Juve president Agnelli fears for Italy's soccer future

LONDON (Reuters) - Italy is no longer the final destination for the world's top players and the country's leading clubs will struggle to keep the ones they do have unless big improvements are made in Serie A, Juventus president Andrea Agnelli said on Thursday.

Juve president Agnelli fears for Italy's soccer future

(Reuters)





Agnelli, 37, the fourth member of his family to run Italy's most successful domestic club, said Italy had stagnated as a football country in the last year and Serie A was now a shadow of the glittering jewel it once was.

"If you go back about 10 or 15 years, it was the dream of every international footballer to come to Serie A," he told delegates at the Leaders in Football conference at Stamford Bridge.

"It was the destination for top players.
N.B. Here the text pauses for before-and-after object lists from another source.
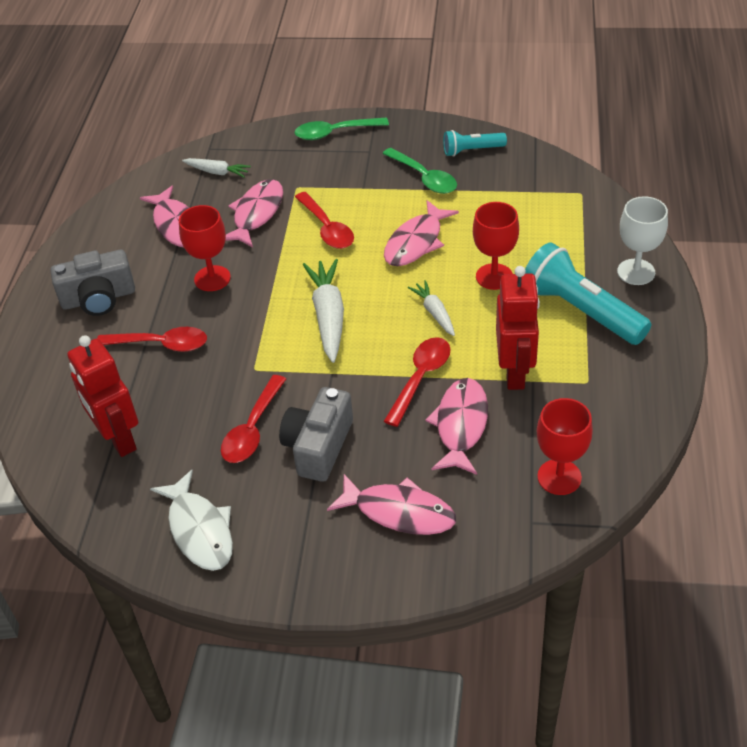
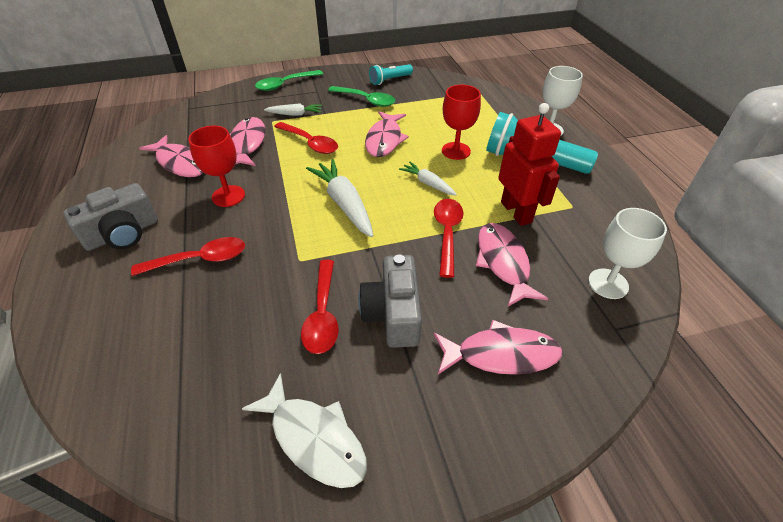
camera: 25 degrees left, 0 degrees up
red robot [67,335,138,457] -> none
white carrot [182,158,251,177] -> white carrot moved to [264,103,322,116]
red goblet [537,398,593,495] -> white goblet [588,208,667,299]

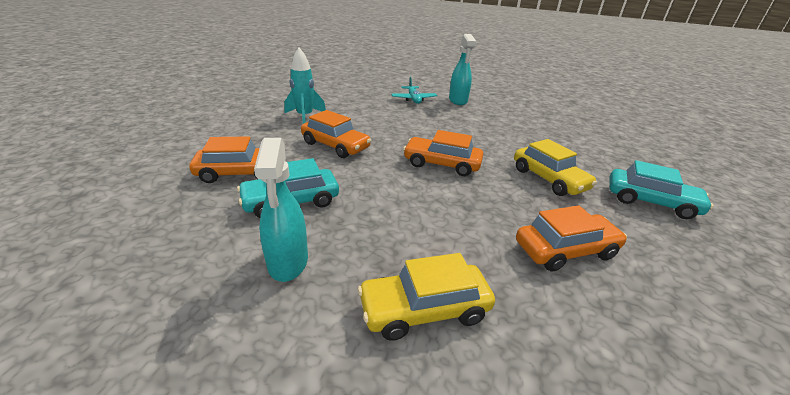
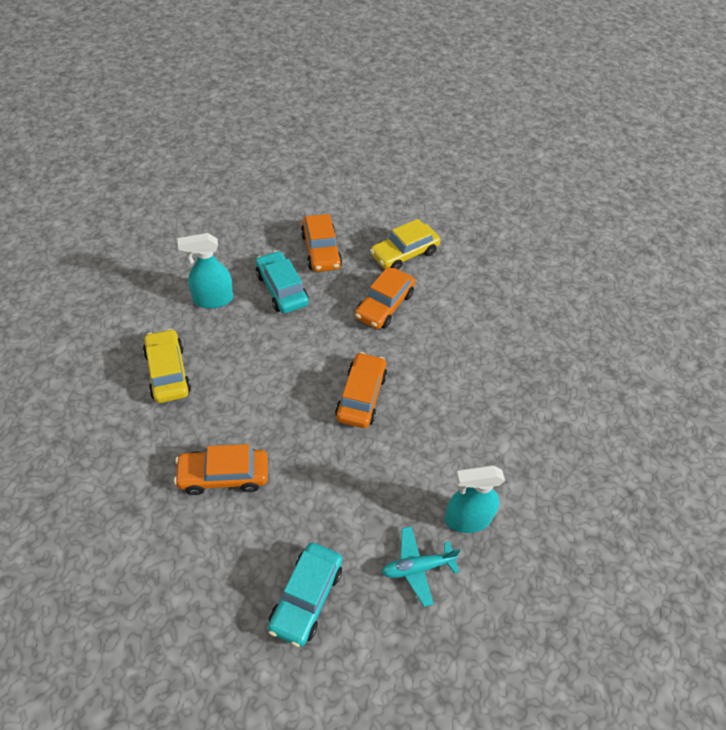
camera: 85 degrees right, 20 degrees up
turquoise rocket [284,48,326,124] -> none
turquoise plane [391,77,437,104] -> turquoise plane moved to [382,526,461,607]
turquoise spray bottle [449,34,476,105] -> turquoise spray bottle moved to [444,465,505,533]
yellow car [514,139,597,196] -> yellow car moved to [370,219,440,270]
orange car [516,205,627,271] -> orange car turned 105 degrees clockwise [174,444,268,495]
When I was a kid studying here in England you used to watch live Serie A games broadcast here. The English League was not what it is today.

"Now the German League is building on what it has achieved in the last 10 years, the Spanish League has its own unique environment and has two of the world's most successful worldwide global brands, Real Madrid and Barcelona.

"France has benefited from overseas investments."

Agnelli said that from a football point of view Serie A was no longer the final destination for players but a transitory destination.

ECONOMIC STRENGTH

"Where will we be in two or three years, will we be able to keep players like Paul Pogba, for example? I don't think we have the economic strength to retain such a player.

"Look at AC Milan, they had to give away (Zlatan) Ibrahimovic. We need to have greater economic strength."

Italy has slipped from second to fourth in the UEFA coefficient ranking system since 2006, meaning it has only three clubs in the Champions League instead of four.

Last season they only had two teams in the competition proper because Udinese lost in the qualifying rounds, and although Juventus reached the quarter-finals and earned 65.6 million euros ($88.7 million), Agnelli is still worried about the future.

"It was an anomaly that we earned that much as the Italian market pool is so big and was set up when we had four teams but last season was split between two teams (Juventus and AC Milan)," he said.

"But you must be in the Champions League because that is where you have the international exposure.

"However, we need reforms in Italy. We have to look at our stadiums, that is where the difference is made, on ticketing and on income streams. That is our No.1 reform, and that is where the broadcasters come in.

"If we have a good show in the stadium and show it off to the full, that is the way to increase the broadcasting income, and that is just the start."

Agnelli has overseen the transformation of Juventus's home ground from the unloved Stadio delle Alpi which was built for the 1990 World Cup but demolished to make way for the 41,000-capacity Juventus Stadium on the same site.

The year 1990 is a pivotal moment in Italy's soccer story.

Although they have since won the World Cup for a fourth time, in Germany in 2006, Serie A and the game have rarely generated the levels of optimism that existed around the time when the Italians hosted the 1990 World Cup.

In 2007 Italy bid to host Euro 2012 but lost out to Ukraine and Poland, and Agnelli is convinced it will be some time before the country is again seen as a soccer powerhouse.

"We were not effective in UEFA and our bid was not good enough," he said. "It was a chance missed to regenerate our stadiums and our game.

"If Italy goes and bids for something, Italy should get it. "But our federation needs to increase its standing. Italy has lost its leadership. England, Germany and Spain are ahead of us.

"Our League has lost its drive and we need to spend a lot more time thinking about how we can improve domestically and internationally."